Marketing a product is all about making other people believe in its value, but that can be hard to do when you do not value the product yourself. Some products can be difficult to market due to their controversial or simply lacklustre nature, but that presents a rather big problem for marketers who do not get to choose the products they must sell. So what do you do when you have a product that is difficult to sell, but you must sell it anyway?

Here is a quick five-step guide to shifting products that are not marketing campaign-friendly, and how even the most problematic of products can still be a hit if you spin it correctly.

marketing

1. Identify The Problem That Your Product Solves

Every product solves a problem: food solves hunger, computer games solve boredom and blankets solve the cold. Before anything else, you need to identify what problem your product solves, and then go out there and find the people who have that problem. That is the crux of marketing, summed up in a sentence. Your product does not exist just to exist: it is there is help people with one or more of their various needs. Demonstrating to people how the product will solve their problem and meet those needs, and meet them better than any rival product, is how you will make a sale.
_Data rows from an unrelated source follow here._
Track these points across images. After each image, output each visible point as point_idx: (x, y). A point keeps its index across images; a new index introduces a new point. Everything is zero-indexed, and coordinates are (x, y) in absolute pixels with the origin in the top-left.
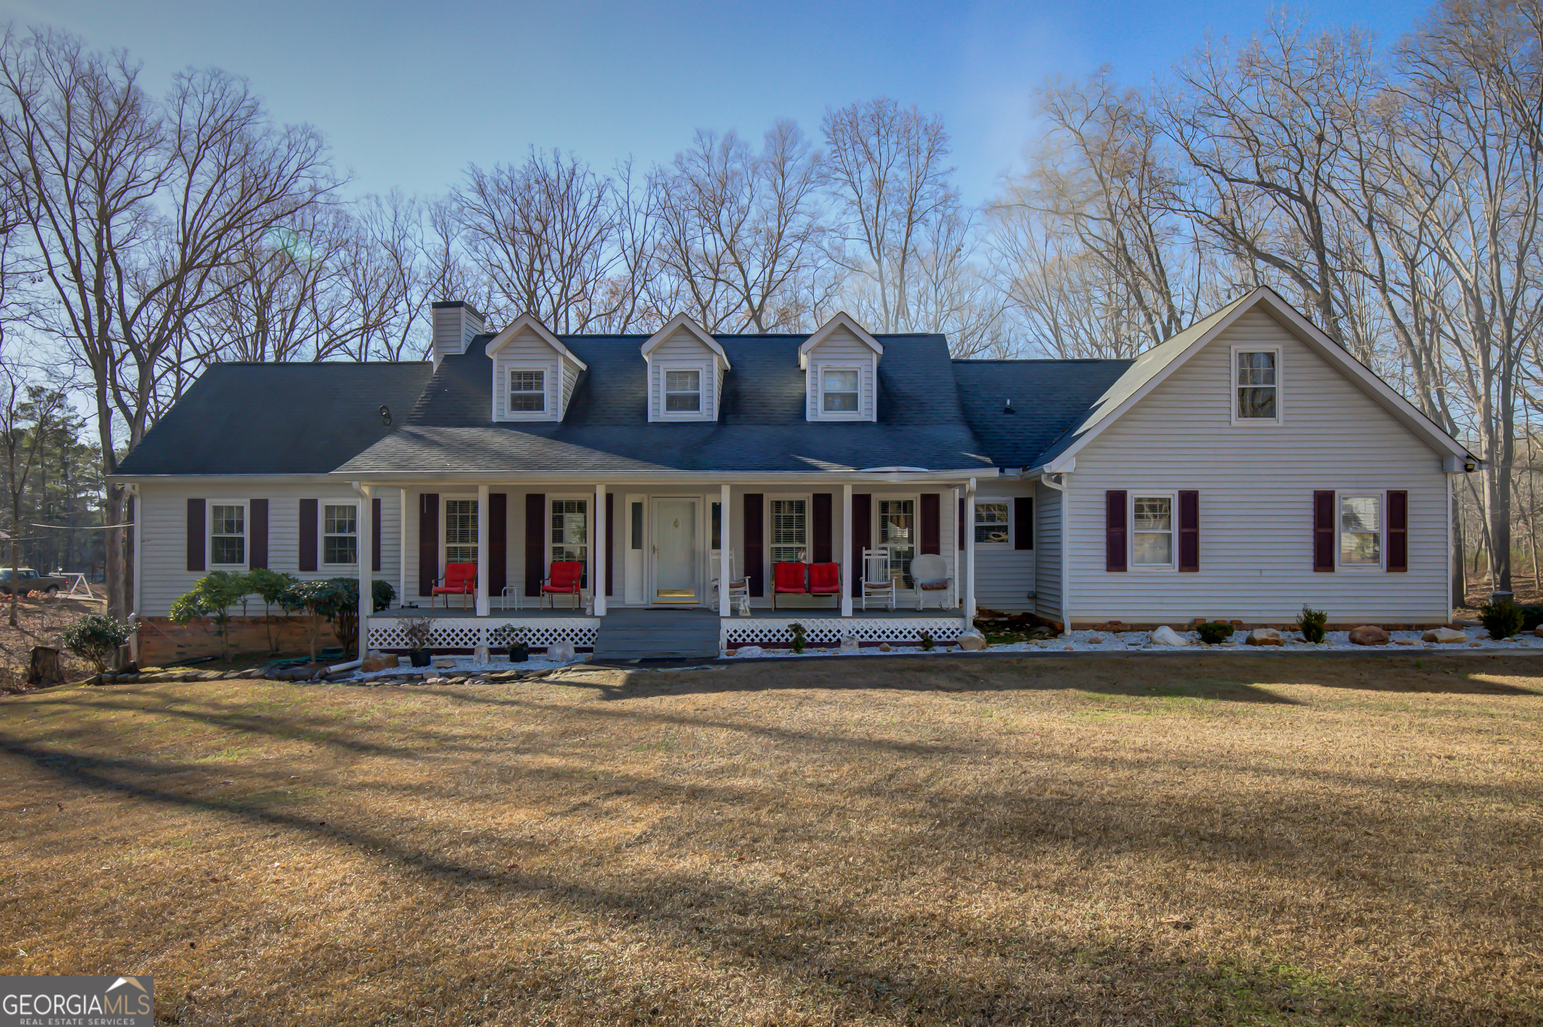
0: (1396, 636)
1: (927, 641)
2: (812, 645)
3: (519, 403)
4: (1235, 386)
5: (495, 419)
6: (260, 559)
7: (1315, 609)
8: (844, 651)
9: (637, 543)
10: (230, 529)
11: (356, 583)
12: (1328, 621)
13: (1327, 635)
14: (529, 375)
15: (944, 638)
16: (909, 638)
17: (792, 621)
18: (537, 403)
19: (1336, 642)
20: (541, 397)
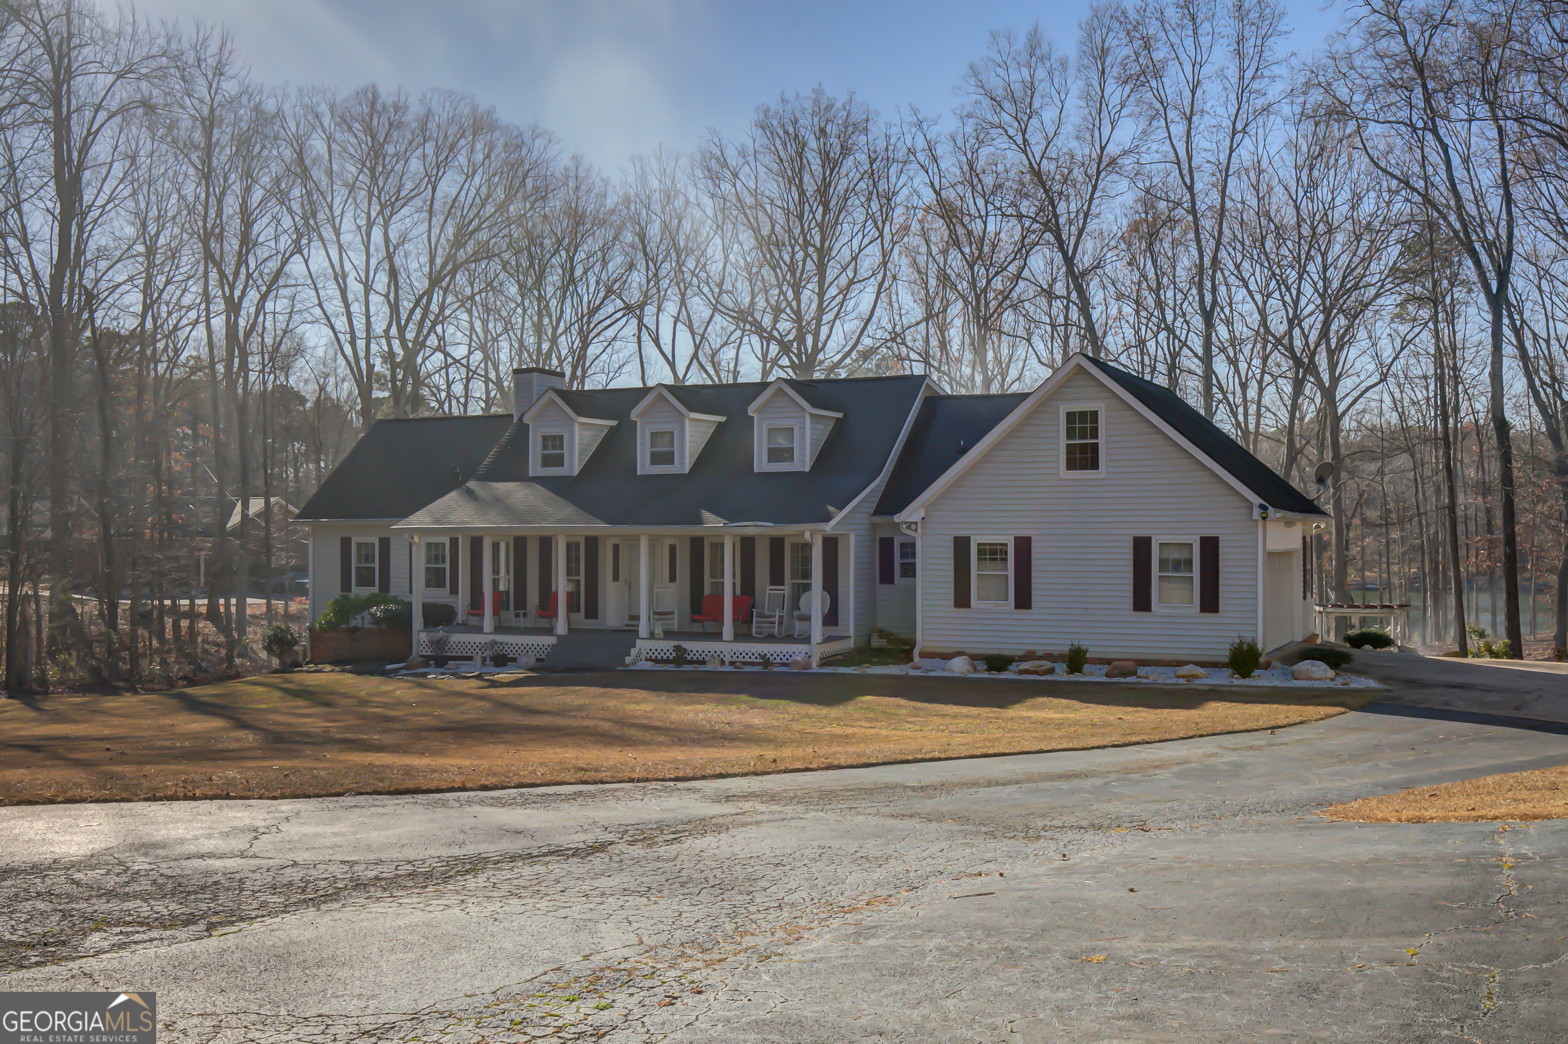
0: (1142, 671)
1: (766, 662)
2: (692, 662)
3: (548, 461)
4: (1063, 441)
5: (531, 474)
6: (385, 586)
7: (1084, 644)
8: (709, 667)
9: (616, 578)
10: (367, 561)
11: (410, 604)
12: (1088, 655)
13: (1087, 668)
14: (554, 438)
15: (778, 660)
16: (753, 659)
17: (676, 643)
18: (557, 461)
19: (1094, 675)
20: (562, 456)
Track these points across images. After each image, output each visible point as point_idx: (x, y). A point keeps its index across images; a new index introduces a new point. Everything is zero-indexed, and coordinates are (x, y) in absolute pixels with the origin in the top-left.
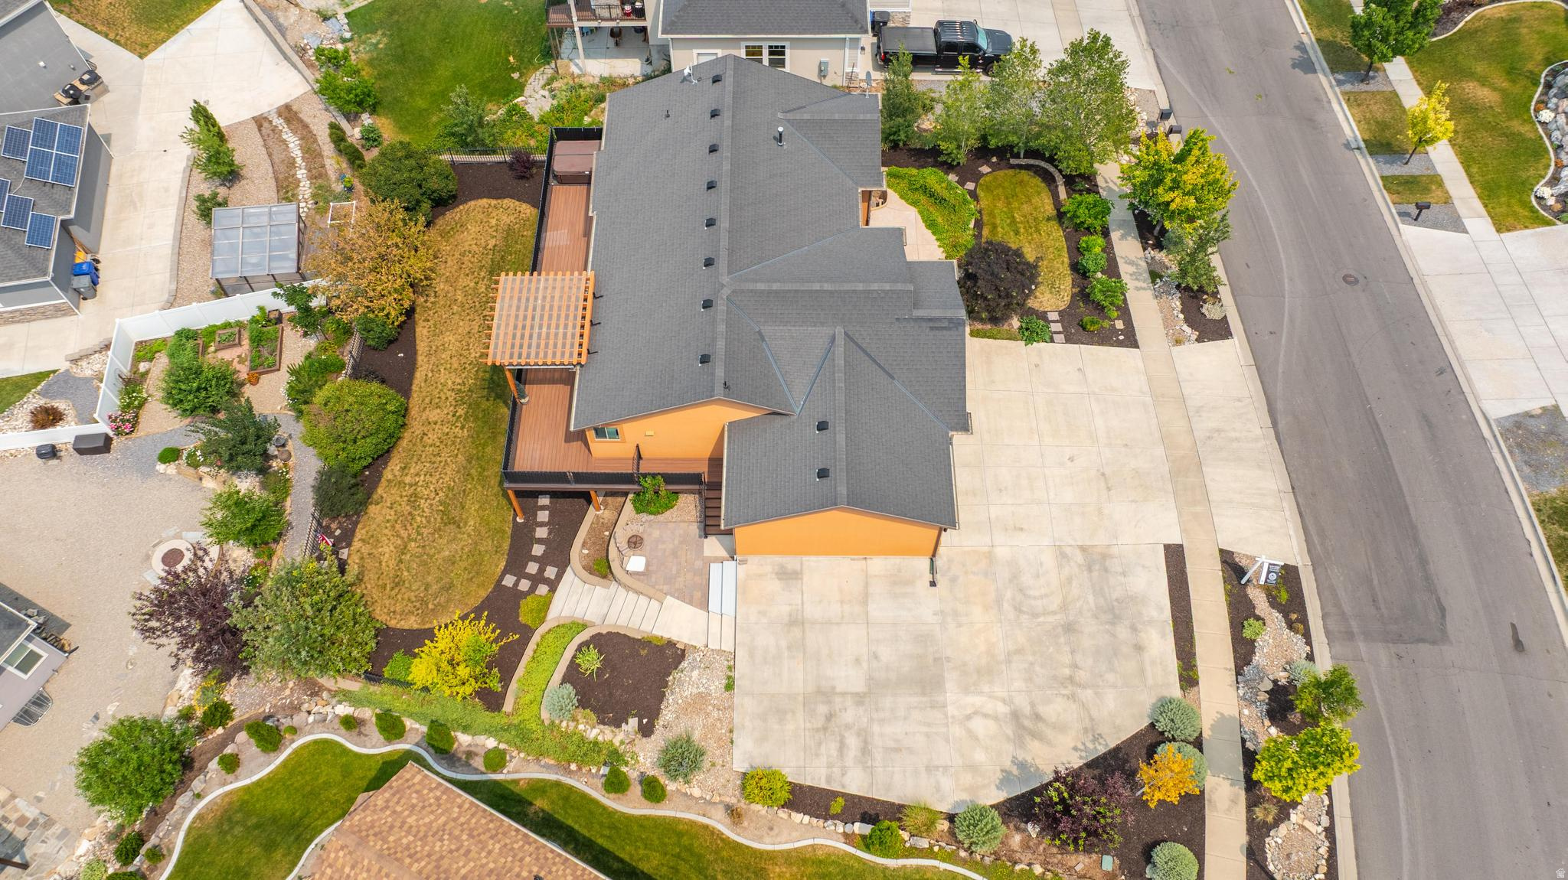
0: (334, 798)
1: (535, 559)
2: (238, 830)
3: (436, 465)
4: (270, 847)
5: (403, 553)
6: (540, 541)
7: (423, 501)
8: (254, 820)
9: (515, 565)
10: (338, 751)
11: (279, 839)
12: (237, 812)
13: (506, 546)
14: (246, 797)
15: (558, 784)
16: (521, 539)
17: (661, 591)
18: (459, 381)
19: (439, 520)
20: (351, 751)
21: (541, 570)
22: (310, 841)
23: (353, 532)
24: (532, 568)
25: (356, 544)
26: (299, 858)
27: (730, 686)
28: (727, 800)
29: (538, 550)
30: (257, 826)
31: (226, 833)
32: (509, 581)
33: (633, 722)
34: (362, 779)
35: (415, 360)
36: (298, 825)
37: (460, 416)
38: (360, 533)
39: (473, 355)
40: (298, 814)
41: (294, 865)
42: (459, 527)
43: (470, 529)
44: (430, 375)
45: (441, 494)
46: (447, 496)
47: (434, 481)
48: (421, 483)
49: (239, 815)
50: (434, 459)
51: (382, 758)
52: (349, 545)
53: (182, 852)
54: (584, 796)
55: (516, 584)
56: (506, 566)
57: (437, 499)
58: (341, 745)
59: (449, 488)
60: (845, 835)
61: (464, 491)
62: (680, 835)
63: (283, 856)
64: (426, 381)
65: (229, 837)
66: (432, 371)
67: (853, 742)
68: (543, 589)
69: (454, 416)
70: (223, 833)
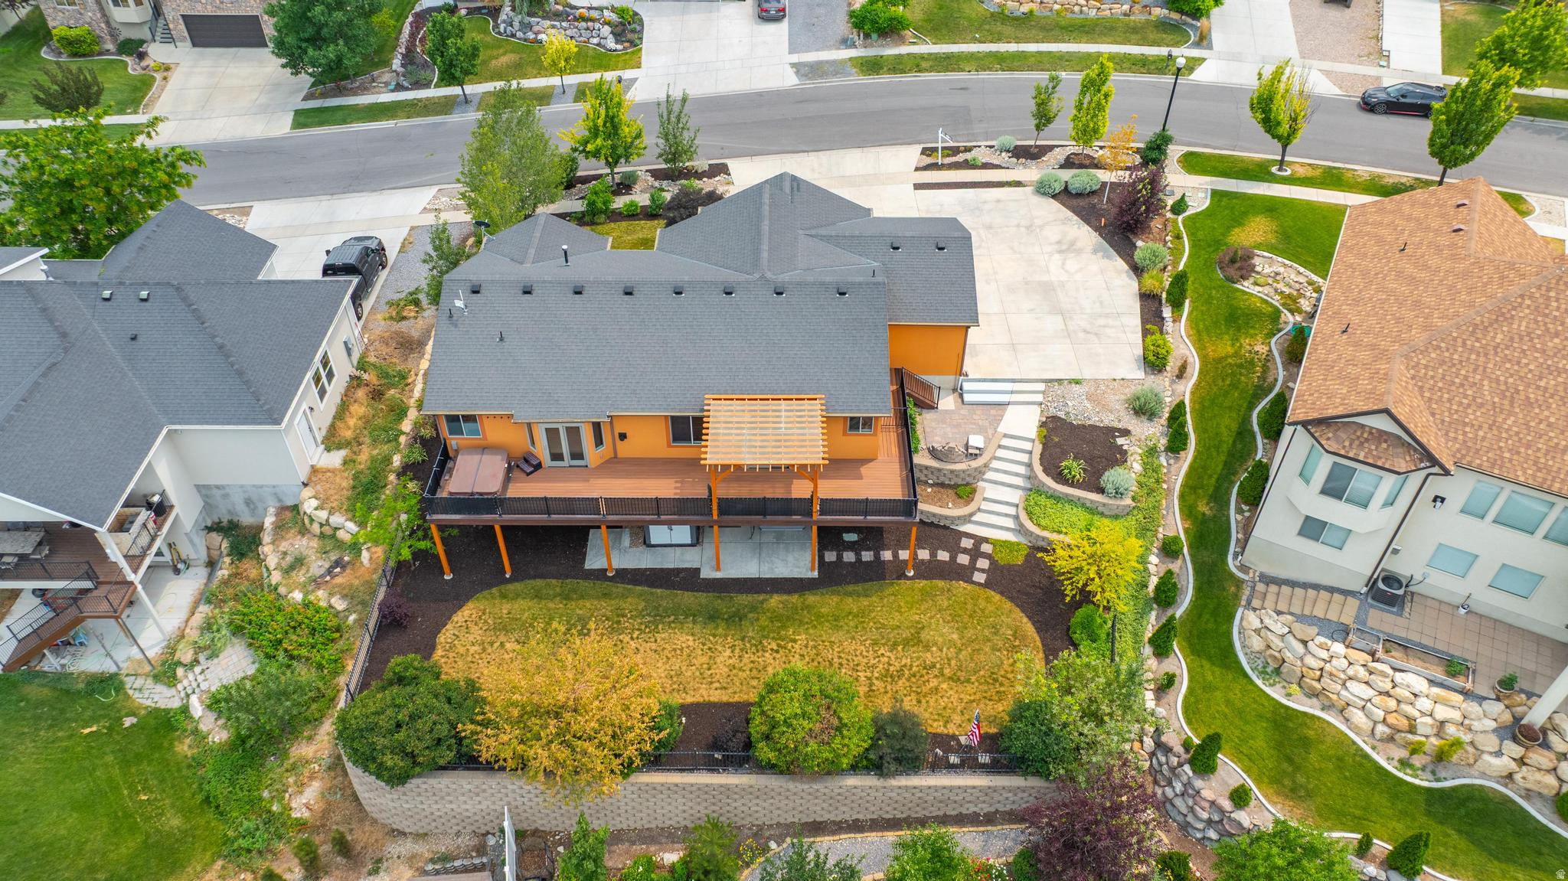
0: (1239, 695)
1: (953, 558)
2: (1301, 779)
3: (844, 662)
4: (1306, 743)
5: (959, 679)
6: (933, 554)
7: (892, 668)
8: (1285, 765)
9: (964, 574)
10: (1192, 699)
11: (1295, 737)
12: (1284, 786)
13: (941, 583)
14: (1266, 780)
15: (1182, 497)
16: (931, 571)
17: (993, 435)
18: (728, 652)
19: (915, 648)
20: (1189, 688)
21: (965, 551)
22: (1287, 708)
23: (935, 735)
24: (963, 559)
25: (952, 729)
26: (1305, 714)
27: (1077, 382)
28: (1167, 383)
29: (943, 556)
30: (1290, 760)
31: (1307, 790)
32: (979, 577)
33: (1120, 441)
34: (1213, 673)
35: (692, 704)
36: (1275, 721)
37: (779, 645)
38: (938, 727)
39: (691, 643)
40: (1265, 725)
41: (1313, 716)
42: (923, 628)
43: (924, 619)
44: (717, 685)
45: (882, 651)
46: (884, 645)
47: (865, 660)
48: (869, 674)
49: (1286, 782)
50: (836, 665)
51: (1188, 656)
52: (954, 737)
53: (1343, 830)
54: (1188, 475)
55: (983, 571)
56: (966, 582)
57: (888, 654)
58: (1186, 697)
59: (875, 643)
60: (1174, 321)
61: (877, 629)
62: (1203, 407)
63: (1309, 728)
64: (725, 688)
65: (1311, 786)
66: (711, 683)
67: (1102, 321)
68: (986, 548)
69: (777, 652)
70: (1310, 795)
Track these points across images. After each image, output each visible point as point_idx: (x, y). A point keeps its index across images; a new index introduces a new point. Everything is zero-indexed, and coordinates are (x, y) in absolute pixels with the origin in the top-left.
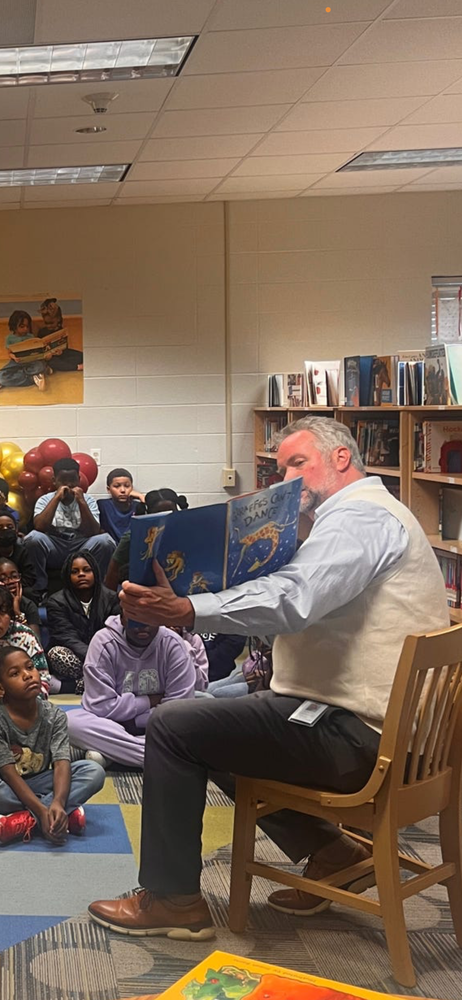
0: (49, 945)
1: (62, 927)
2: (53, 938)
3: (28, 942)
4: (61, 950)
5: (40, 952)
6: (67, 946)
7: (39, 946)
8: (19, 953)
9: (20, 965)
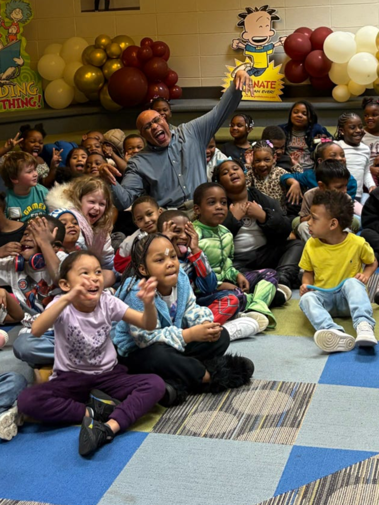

 2.  Acknowledge The Challenge and Identify What Makes the Product Hard to Market

Selling items that are unhealthy, controversial or else difficult to market is always going to be a hard task, so the first startlingly-obvious-and-yet-often-missed step is to simply acknowledge the challenge. For example, coming up with a branding campaign for an alcoholic beverage is often very difficult because many countries have rules on the promotion of alcohol or even ban its promotion completely. But once you have outlined all the problems that a product may have, you can start looking for a way around them. Your marketing campaign team must look at a product from all angles and note every single advantage and disadvantage, and find ways to highlight the former while neutralising the latter.

 3.  Neutralise Your Product and Confront The Elephant in the Room

Everything and everyone can look good in the right light, and how you position your product will define its popularity. Depending on how you want to tackle the problem, you have two options: downplay the downsides of your product, or tackle the problems face on. A good example of the latter is surprisingly in the feminine hygiene marketing. Advertising for tampons has always been tricky because menstruation isn’t the most glossy and exciting of topics, but women still obviously have need for them and must choose between the several options on the market. US brand Kotex decided to embrace the topic and started a advertising campaign labeled ‘Break the Cycle’, encouraging women not be ashamed of tampons and even photographed women carrying clear bags with their tampons in, carrying the tagline ‘If I had something to hide, I’d carry a safe’. The campaign was a success and best of all it was a success because it confronted the difficulties of marketing the product head on, in a clever and dare I say brave way.

 4.  Fight Misinformation and Get Back to a Level Playing Field

Perhaps one of the biggest problems a product can face is unfair prejudice and misinformation, as you have an uphill battle in that you need to correct people’s prejudices as well as winning them over to your product in particular. For example, there are restrictions on the marketing of e-cigarettes in some countries in spite of the fact that the majority of research supports that they are a healthier alternative to smoking ordinary cigarettes and a good way for smokers to begin to quit. Advertising is such a case therefore needs to use said research to fight misinformation, and then move on to positioning their particular brand of the product as the best of those on the market.

 5.  Be The Best

If your product is not going to ‘wow’ anybody by virtue of its nature, then the task of ‘wowing’ falls to the marketing campaign. If your product is difficult to sell the virtues of (or simply lacklustre), then an average marketing campaign will not make the cut. You need to ensure that your marketing campaign is clever, pointed and aimed at the right market. Whether you are chasing an online or print campaign, you need to make sure it is simply top notch.